Pour tous ceux — et j’en fais partie — qui considèrent que, pour les grands auteurs, la planche originelle recèle quelque chose de particulier qui n’a rien de mystique mais qui tient aux nuances du trait du pinceau ou de la plume, aux vibrations de l’encre de Chine, et plus encore dans les planches coloriées par l’auteur, à la qualité des encres ou de l’aquarelle, alors c’est reconnaître — et c’est peut-être le grand refoulé de la bande dessinée — qu’il y a en fait, dans la bande dessinée, à l’origine, une déperdition, aussi minime soit-elle.
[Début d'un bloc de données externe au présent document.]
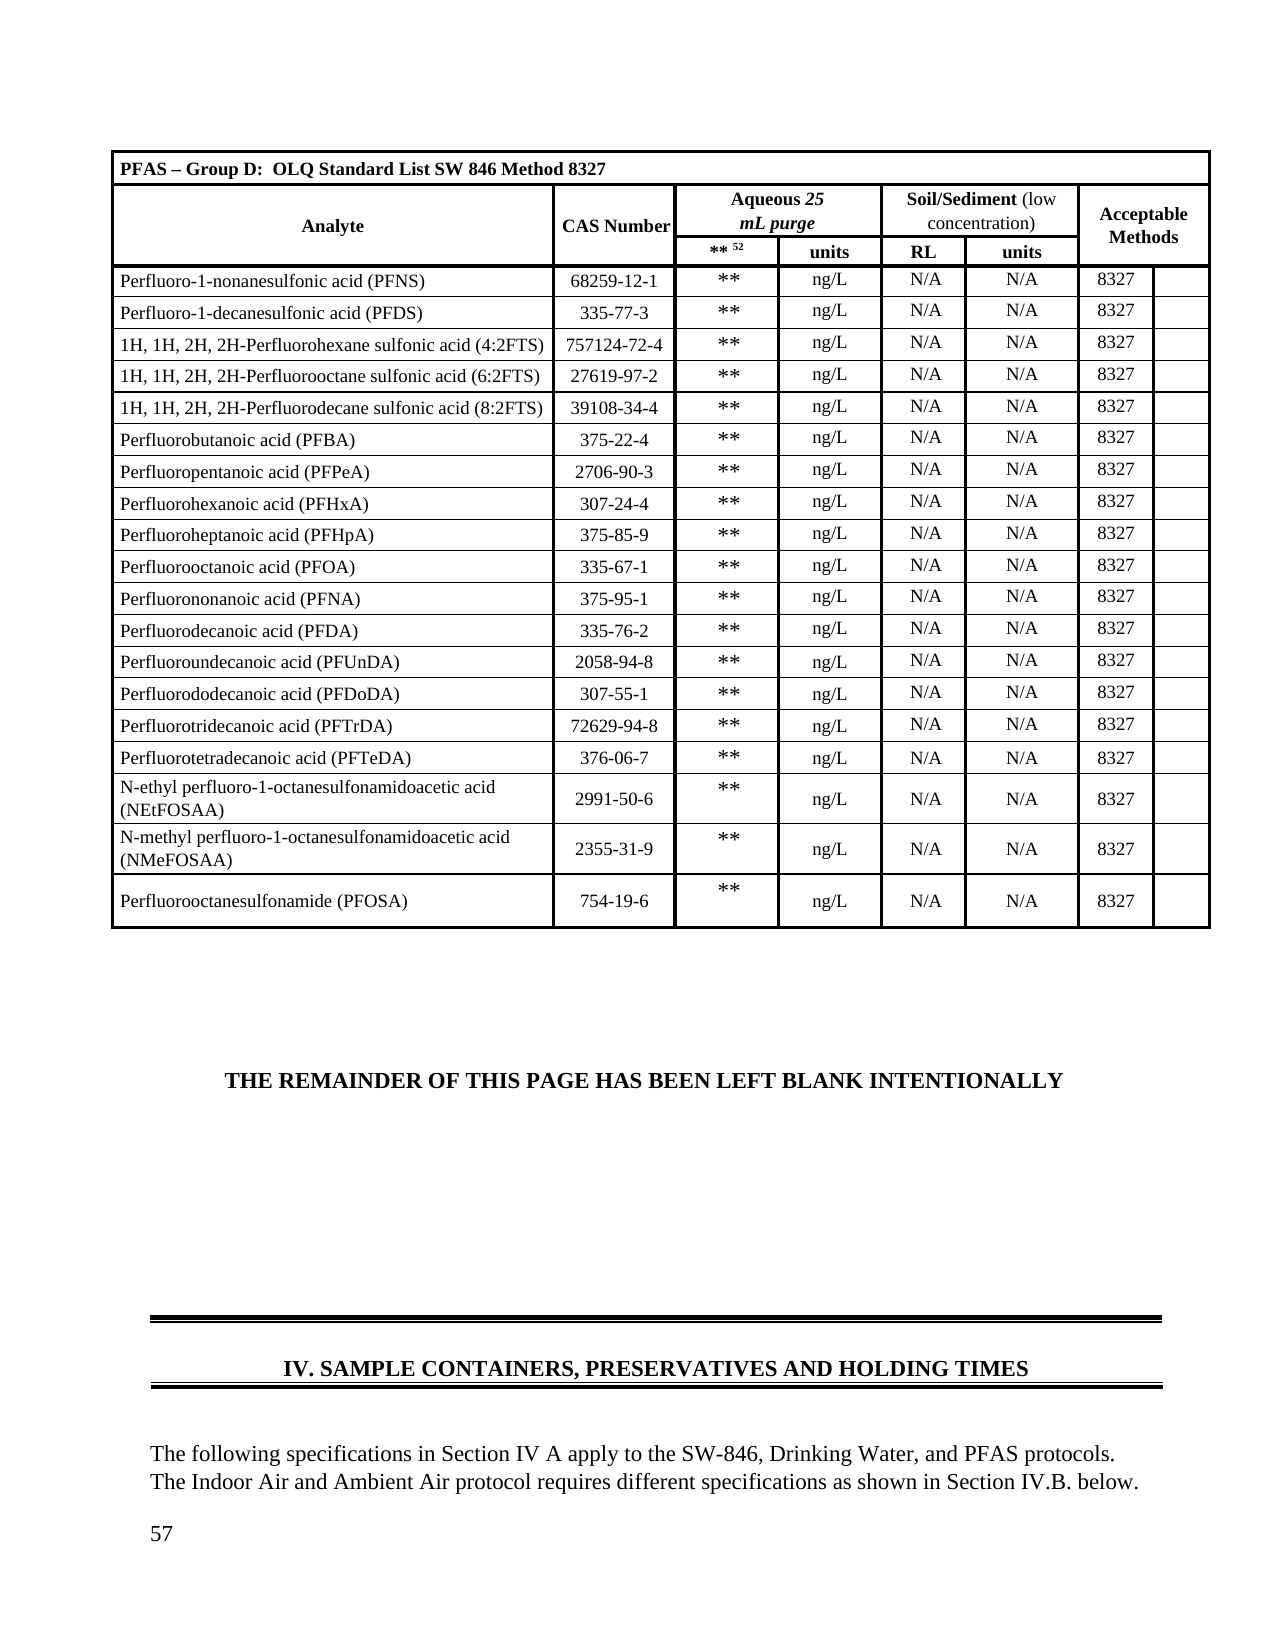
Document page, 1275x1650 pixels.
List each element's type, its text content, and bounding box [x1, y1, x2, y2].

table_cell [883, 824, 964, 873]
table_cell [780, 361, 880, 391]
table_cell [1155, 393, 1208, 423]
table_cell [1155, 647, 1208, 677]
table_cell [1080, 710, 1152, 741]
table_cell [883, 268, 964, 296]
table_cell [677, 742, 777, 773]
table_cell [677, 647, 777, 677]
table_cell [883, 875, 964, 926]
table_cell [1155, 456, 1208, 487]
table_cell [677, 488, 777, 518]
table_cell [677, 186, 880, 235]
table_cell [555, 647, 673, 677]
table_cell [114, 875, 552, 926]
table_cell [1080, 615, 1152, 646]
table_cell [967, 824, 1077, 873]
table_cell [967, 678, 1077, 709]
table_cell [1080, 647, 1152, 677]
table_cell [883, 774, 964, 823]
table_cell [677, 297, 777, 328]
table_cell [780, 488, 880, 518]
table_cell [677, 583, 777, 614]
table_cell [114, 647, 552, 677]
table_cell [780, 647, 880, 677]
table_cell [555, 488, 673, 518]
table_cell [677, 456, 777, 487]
text THE REMAINDER OF THIS PAGE HAS BEEN LEFT BLANK INTENTIONALLY [150, 1067, 1138, 1093]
Certains diront que c’est le prix à payer de sa reproductibilité. Mais il s’agirait alors d’un choix, non d’une définition intrinsèque d’un art. Imaginons qu’un auteur refuse cette déperdition. Qu’il décide de réaliser des planches d’une très grande qualité picturale — recourant à des techniques condamnées à une forte déperdition dans le cas d’une reproduction, comme par exemple le pastel ou l’huile. Et que n’ayant pas besoin de les publier pour gagner de l’argent, il décide de les exposer en libre-accès pour qu’elles puissent être lues. Ses planches ne seraient plus de la bande dessinée ?
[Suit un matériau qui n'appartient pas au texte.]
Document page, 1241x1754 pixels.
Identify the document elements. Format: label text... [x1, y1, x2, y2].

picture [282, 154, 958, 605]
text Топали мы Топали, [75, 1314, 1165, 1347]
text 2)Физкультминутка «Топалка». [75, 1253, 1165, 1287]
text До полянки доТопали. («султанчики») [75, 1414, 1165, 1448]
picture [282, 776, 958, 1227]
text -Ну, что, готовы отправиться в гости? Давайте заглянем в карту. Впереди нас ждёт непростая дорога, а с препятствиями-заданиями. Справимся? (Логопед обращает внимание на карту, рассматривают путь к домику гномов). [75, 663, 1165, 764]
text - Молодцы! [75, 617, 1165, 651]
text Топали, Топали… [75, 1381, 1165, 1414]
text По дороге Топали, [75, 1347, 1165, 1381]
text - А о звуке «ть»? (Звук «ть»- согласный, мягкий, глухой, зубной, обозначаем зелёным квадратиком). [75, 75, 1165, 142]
Il sortirait certes d’une conception économique de la bande dessinée, il entrerait peut-être dans un autre champ économique qui serait celui du marché de l’art, quand bien même il ne chercherait pas à les vendre, du fait même qu’il protégerait, par son choix, le caractère unique de son œuvre. Mais son œuvre resterait pour autant de la bande dessinée, à partir du moment où il y a compartimentation pour produire un effet de temps.
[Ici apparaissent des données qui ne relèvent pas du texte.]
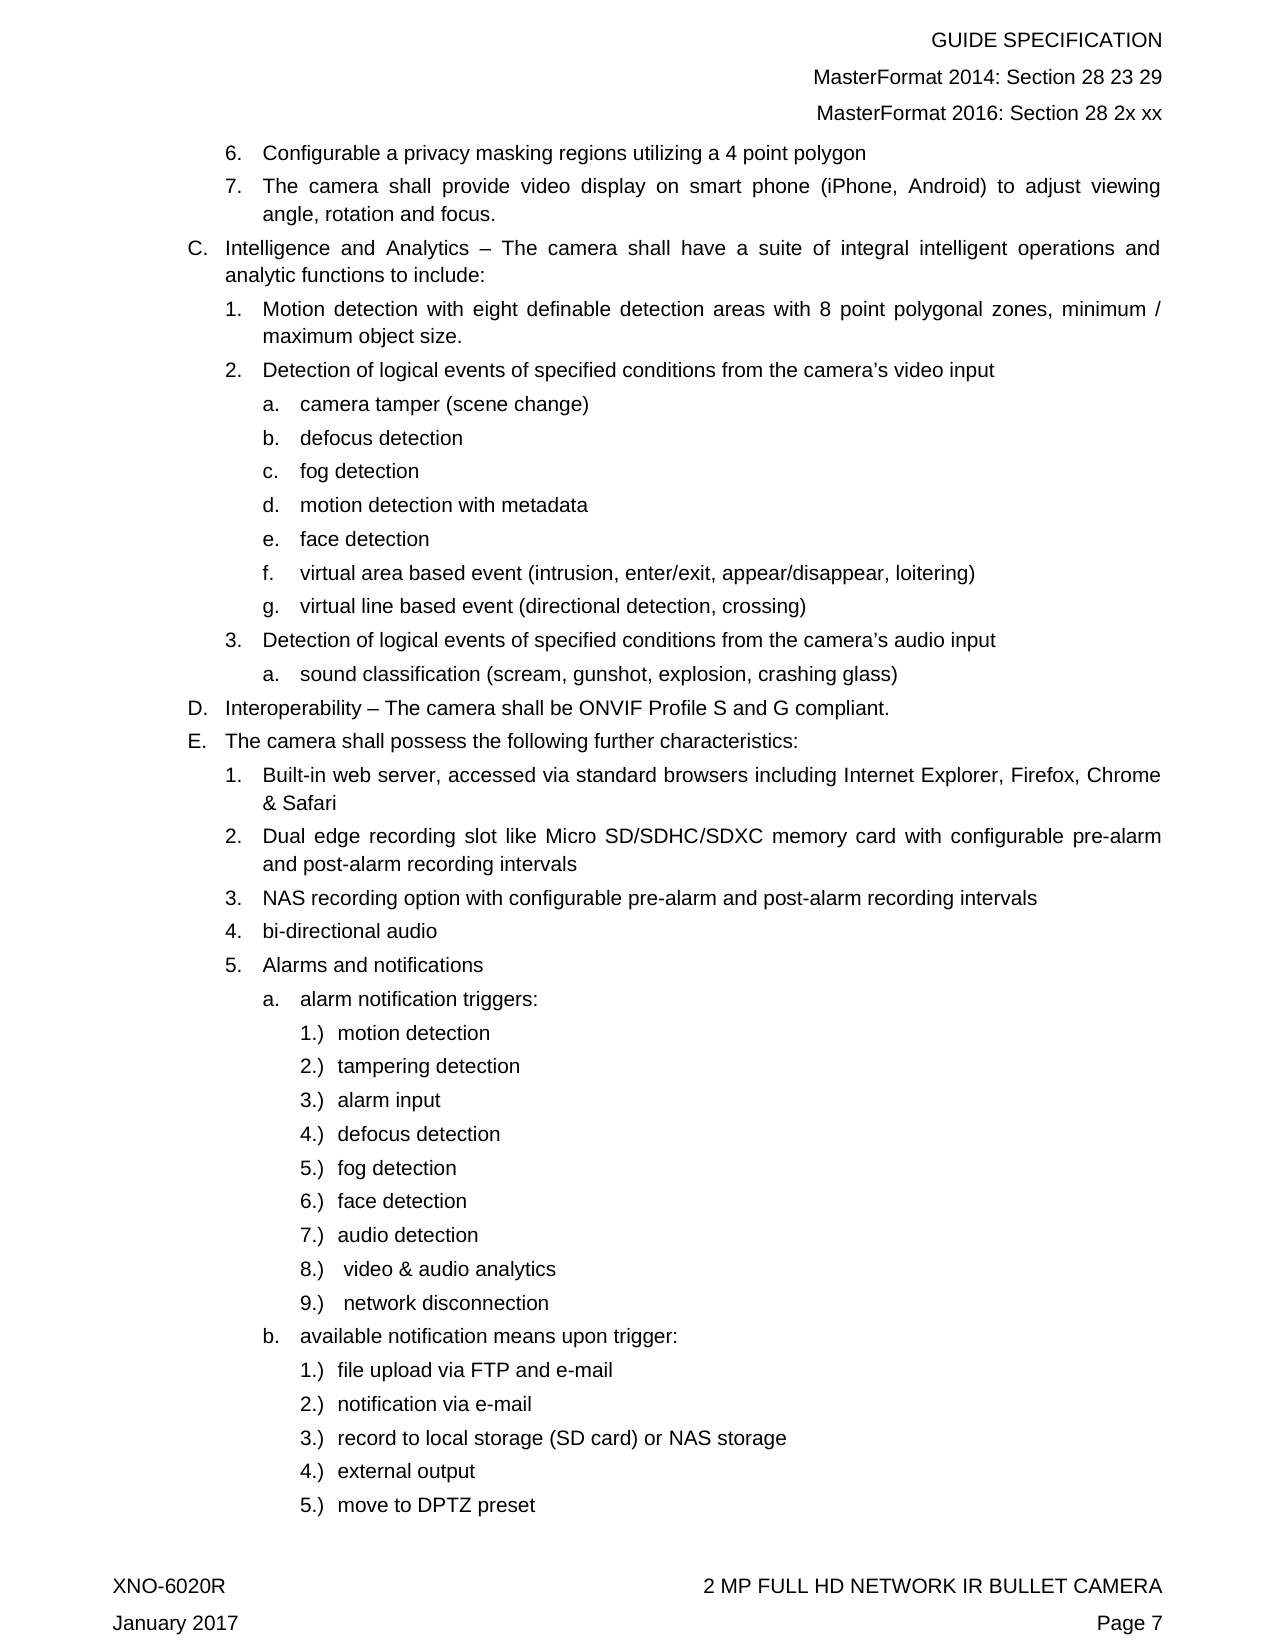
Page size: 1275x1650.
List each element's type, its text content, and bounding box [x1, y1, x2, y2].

list defocus detection [262, 426, 1162, 449]
list defocus detection [300, 1122, 1162, 1146]
list Intelligence and Analytics – The camera shall have a suite of integral intelligent operations and analytic functions to include: [187, 236, 1162, 287]
list motion detection with metadata [262, 493, 1162, 517]
list motion detection [300, 1021, 1162, 1044]
list fog detection [262, 459, 1162, 483]
list Alarms and notifications [225, 953, 1162, 977]
list virtual area based event (intrusion, enter/exit, appear/disappear, loitering) [262, 561, 1162, 584]
list Detection of logical events of specified conditions from the camera’s audio input [225, 628, 1162, 652]
list Detection of logical events of specified conditions from the camera’s video input [225, 358, 1162, 382]
list fog detection [300, 1156, 1162, 1179]
list audio detection [300, 1223, 1162, 1247]
list The camera shall provide video display on smart phone (iPhone, Android) to adjust viewing angle, rotation and focus. [225, 174, 1162, 226]
list camera tamper (scene change) [262, 392, 1162, 416]
list Interoperability – The camera shall be ONVIF Profile S and G compliant. [187, 696, 1162, 719]
list Motion detection with eight definable detection areas with 8 point polygonal zones, minimum / maximum object size. [225, 297, 1162, 348]
list external output [300, 1459, 1162, 1483]
list virtual line based event (directional detection, crossing) [262, 594, 1162, 618]
list face detection [300, 1189, 1162, 1213]
list available notification means upon trigger: [262, 1324, 1162, 1348]
list Configurable a privacy masking regions utilizing a 4 point polygon [225, 141, 1162, 164]
list file upload via FTP and e-mail [300, 1358, 1162, 1382]
list face detection [262, 527, 1162, 551]
list network disconnection [300, 1291, 1162, 1314]
list alarm notification triggers: [262, 987, 1162, 1011]
list notification via e-mail [300, 1392, 1162, 1416]
list record to local storage (SD card) or NAS storage [300, 1426, 1162, 1449]
list Built-in web server, accessed via standard browsers including Internet Explorer, Firefox, Chrome & Safari [225, 763, 1162, 814]
list bi-directional audio [225, 919, 1162, 943]
list NAS recording option with configurable pre-alarm and post-alarm recording intervals [225, 886, 1162, 909]
list The camera shall possess the following further characteristics: [187, 729, 1162, 753]
list tampering detection [300, 1054, 1162, 1078]
list video & audio analytics [300, 1257, 1162, 1281]
list move to DPTZ preset [300, 1493, 1162, 1517]
list Dual edge recording slot like Micro SD/SDHC/SDXC memory card with configurable pre-alarm and post-alarm recording intervals [225, 824, 1162, 876]
list alarm input [300, 1088, 1162, 1112]
list sound classification (scream, gunshot, explosion, crashing glass) [262, 662, 1162, 686]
D’ailleurs, curieusement, une telle conception — parfois critiquée comme trop « intellectuelle » ou « abstraite » — relève en fait d’un certain bon sens populaire : les milliers de visiteurs qui vont voir la tapisserie de Bayeux la considèrent très naturellement comme une bande dessinée. C’est même ainsi que la présente le Guide du Routard, qui n’est pas, que je sache, une revue d’avant-garde. Tout simplement parce que nous avons besoin d’un terme qui renvoie à ce principe très simple de compartimenter l’espace pour créer un effet temporel destiné à permettre un récit visuel.

J’avais proposé à la fin de notre expérience de la revue Dorénavant de concevoir un nouveau terme, pour éviter des débats inutiles et des confusions incessantes. Laisser le terme « bande dessinée » à la forme qui avait émergé au XIXe siècle et est, de fait, liée à la reproductibilité. Et inventer un nouveau mot pour désigner et incarner ce principe anhistorique de compartimentation de l’espace en vue de produire un effet de temps.
Ce mot, je ne suis jamais parvenu à le trouver, aucun de ceux que j’avais mis sur une longue liste ne m’a satisfait. Alors, avec le temps, je me suis habitué à garder le terme un peu engoncé mais doux au toucher et agréable à porter de bande dessinée… Mais je n’oublie pas que, par-delà ce mot ou malgré lui, et malgré tous les fards de la reproduction économique qui cherchent à nous le faire oublier, la bande dessinée conserve une zone irréductible à sa reproductibilité, une zone primaire où elle garde toute la force de sa fraîcheur originelle.